Dealing With Some Daddy Issues

It's time to get serious. Grow up. Mature. Ripen. Like a banana. Like a man. Like a motherfucker. Or, as they're also known, a husband. It's time to be an adult. About things. Things are serious, man. Things matter. Things are important. You got to get serious about things. Or else what?

It's time to start thinking about babies. Making them. Shaking them. Baking them. In an oven. You know, like a bun. People are having babies at this age. Little people. With little dreams. Of big families and backyards. But how about you? Where are you at with that? No, pressure I'm just asking. Are you starting to give it some thought? There comes a point in a man's life when he has to think about the next point. And what it is. And when. Are you ready for that?

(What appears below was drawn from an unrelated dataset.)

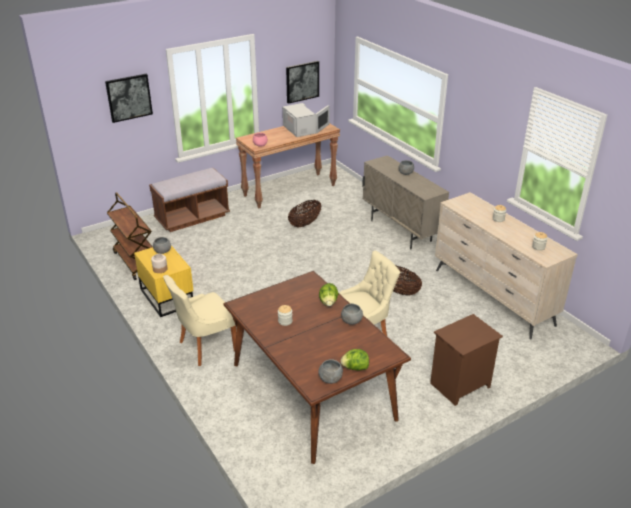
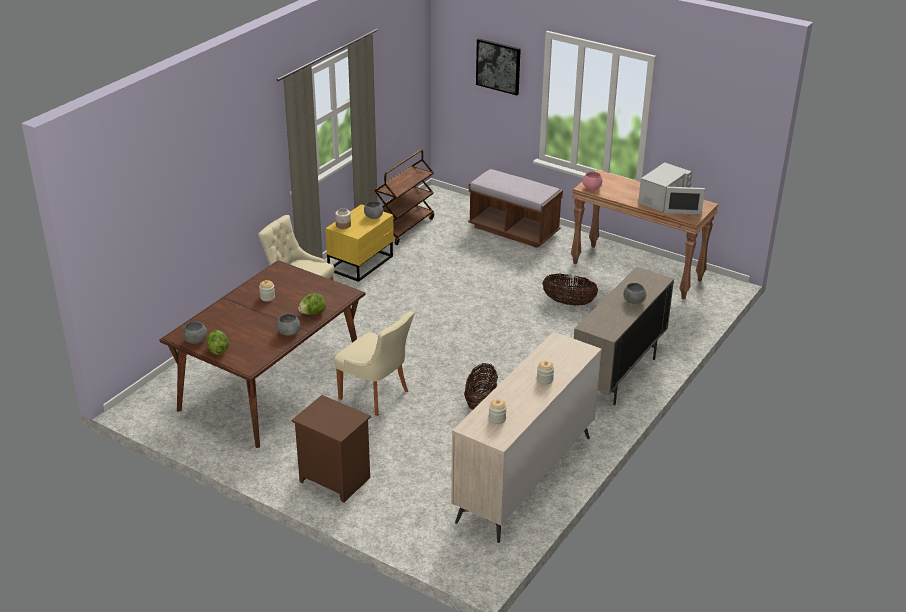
camera: 65 degrees right, 0 degrees up
(302, 81) = (714, 146): picture -> none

It sucks to be at the wrong end of a demographic. 29, 44, 64, over. It means you have make decisions. And it means you have to look back and see what you accomplished while you were more advertiser-friendly. Which can be disheartening. Perhaps I should have tried to earn more disposable income, or at least disposed of it in a more productive way. If I only used my beer money as a Kickstarter, I'd have a crummy short film to show for it. Now I just have a gut. And a feeling of regret. Panging me constantly.

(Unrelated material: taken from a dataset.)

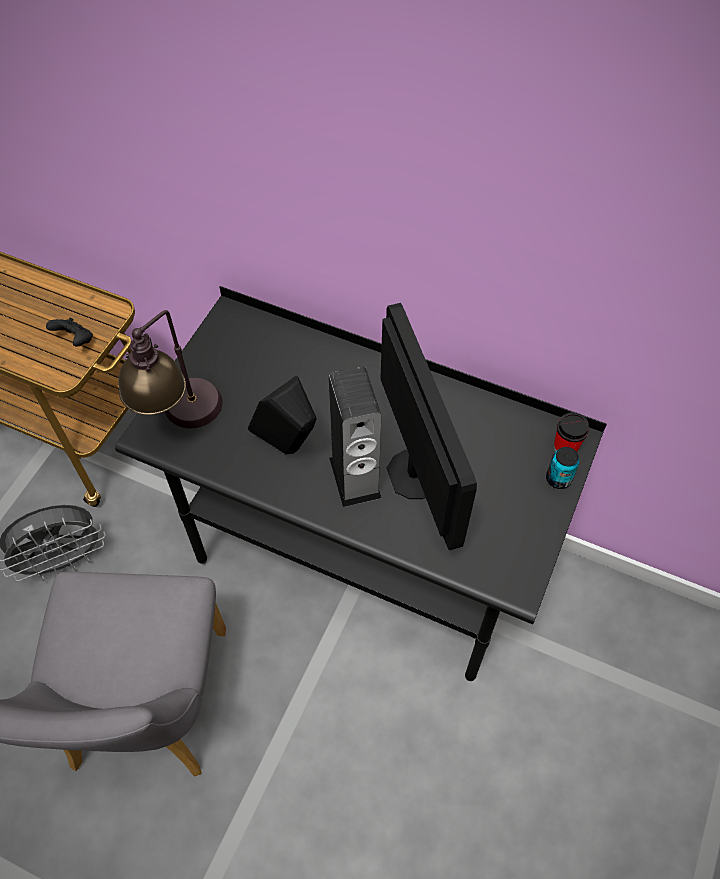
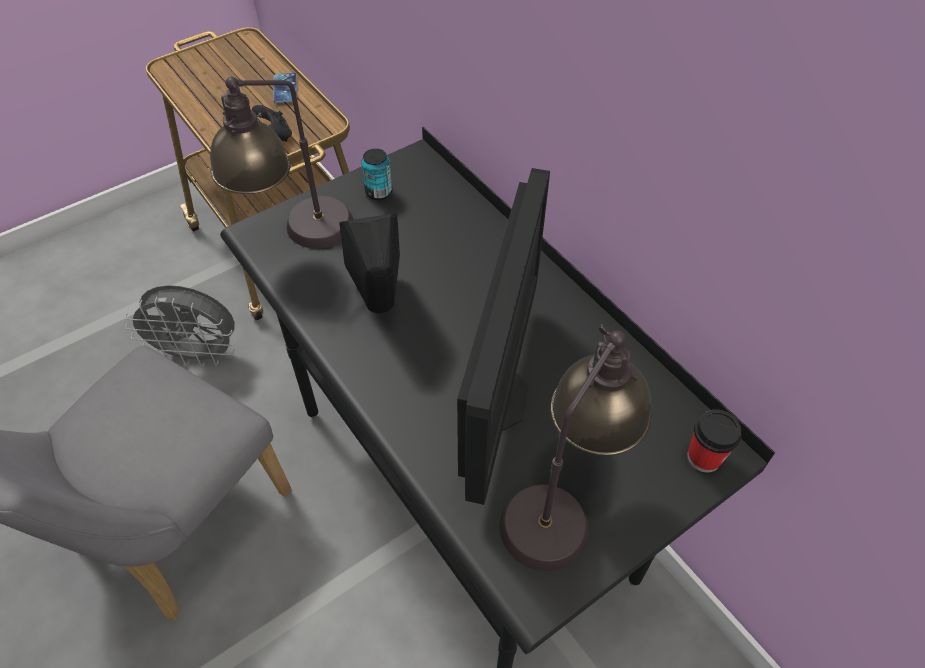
camera: 30 degrees right, 5 degrees down
(50, 292) = (285, 88): none -> phone
(355, 477) = (428, 370): speaker -> none
(499, 519) = (563, 501): none -> table lamp
(558, 479) = (671, 490): can -> can (379, 192)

Then again, entering a next age group is like a new beginning. All of a sudden you're the young buck in the block. You can still crush this cycle stage. Earn that yellow jersey. With your Gap Rewards points. You can rule the middle ages like a feudal lord. The world is your oyster you may be able to afford after happy hour. Because you're not a youth vote anymore, you're a man. Of confidence. Capable of making babies.

I'm not saying you need to decide right now, but just consider it. Think about it. Try it on in front of the mirror and take it for a spin. The very notion. Of being a baby daddy. How's that feel? A little tight around the neck? I'm sure. But it'll stretch out. Right? You'll get used to the collar soon enough. Everyone's wearing this style these days.

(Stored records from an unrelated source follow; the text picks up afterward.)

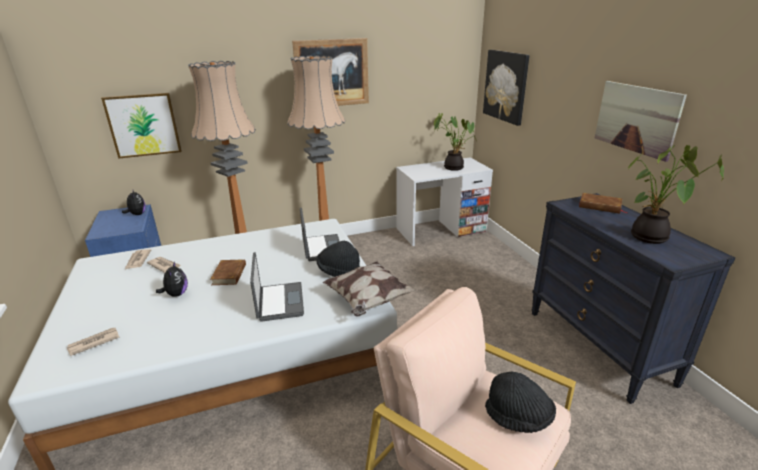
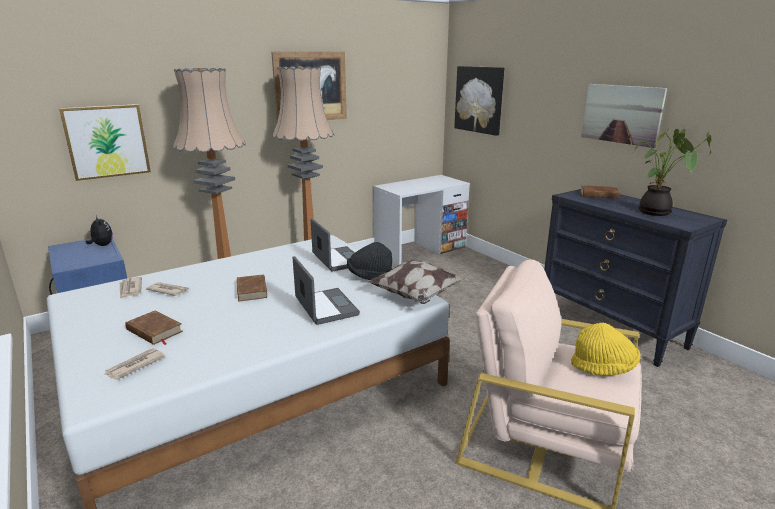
camera: 15 degrees left, 5 degrees down
(129, 308) = (154, 331): none -> brown book
(176, 294) = (203, 313): plush toy -> none
(453, 167) = (431, 183): potted plant -> none
(518, 417) = (603, 368): black hat -> yellow hat

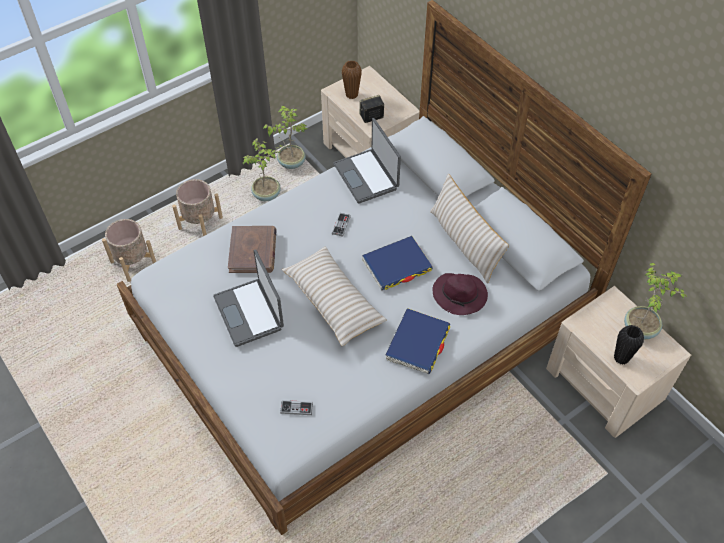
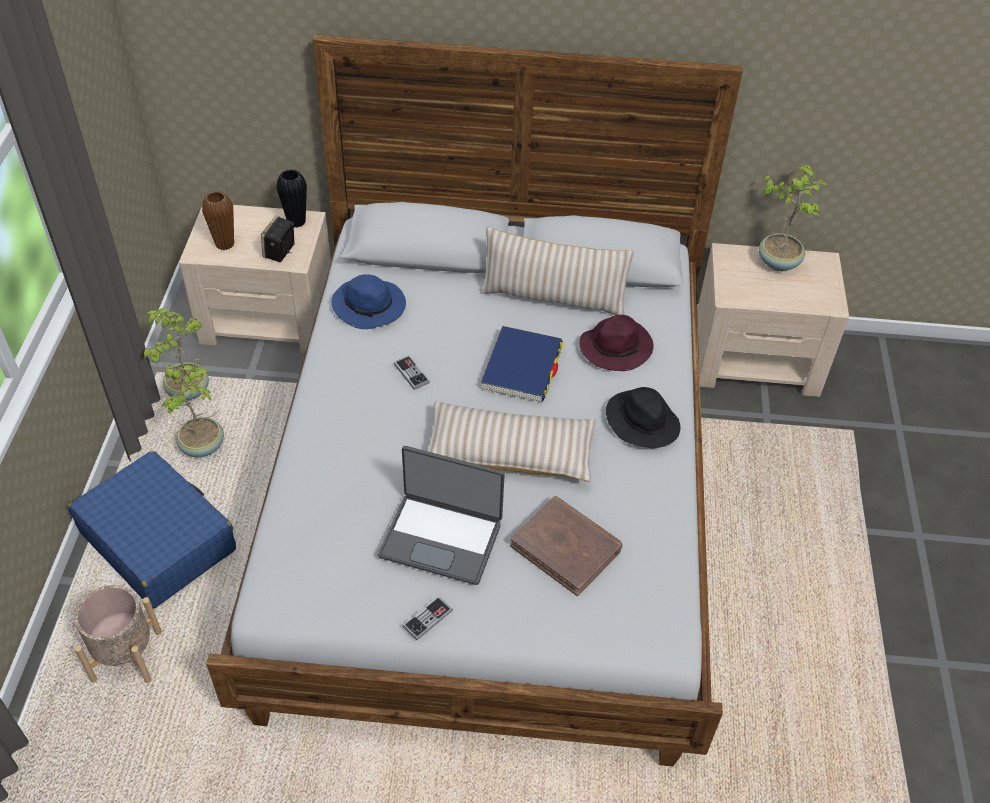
camera: 50 degrees left, 5 degrees down
(200, 223) = (158, 540): beige planter -> blue suitcase
(253, 251) = (354, 474): brown book -> brown book (566, 547)
(296, 408) = (621, 585): game controller -> game controller (427, 619)
(367, 176) = (370, 307): laptop -> blue hat
(417, 343) = (641, 421): blue book -> black hat
(621, 358) = (798, 297): black vase -> black vase (296, 222)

But people are having babies later and later. Outside of the Boo-Boos. Forty is the new thirty, if you like malt liquor more than beer. There's no rush. What's the rush? Who's rushing? Let's just take our time. Slow down. Think this thing through. And through. Let's marinate on this one for a while. We'll make that decision in due time. A perfectly healthy due. A fully formed living, breathing due. We'll call it a date.

What about me? What about what I want? I'm way to selfish to have another self-ish to take care of. A little semi-self squirming around on its stomach? That's terrifying. I can barely bear to be away from my cat. How would I ever leave the house if I had a baby? I'd have to give up on going places. I'd have to buy a house. I'm freaking out. Is that what you want?

It's not that I don't want to be a Dad, it's just that I'm not at that point where it's all I want to be. Which is where I want to get. Before I go there. Forgive me fatherhood, I've got to sin. Just a little more. I can't wait to be a father. After I wait a little longer. I look at people my age with kids with such admiration. That I definitely don't deserve. I'm not worthy. I should not be looked up to. And that's all a baby really does.

Which is why I got to start getting serious. If I'm eventually going to beget a child I got to be get to stepping. And advancing. And improving. I've got to figure things out. I've got to not only set goals but not settle for not reaching them. Go big or get a home. No more dick jokes. No more joke dicks. No more gratuitous nudity. It's time to enter my mature stage. It's time to get serious. And then maybe think about babies.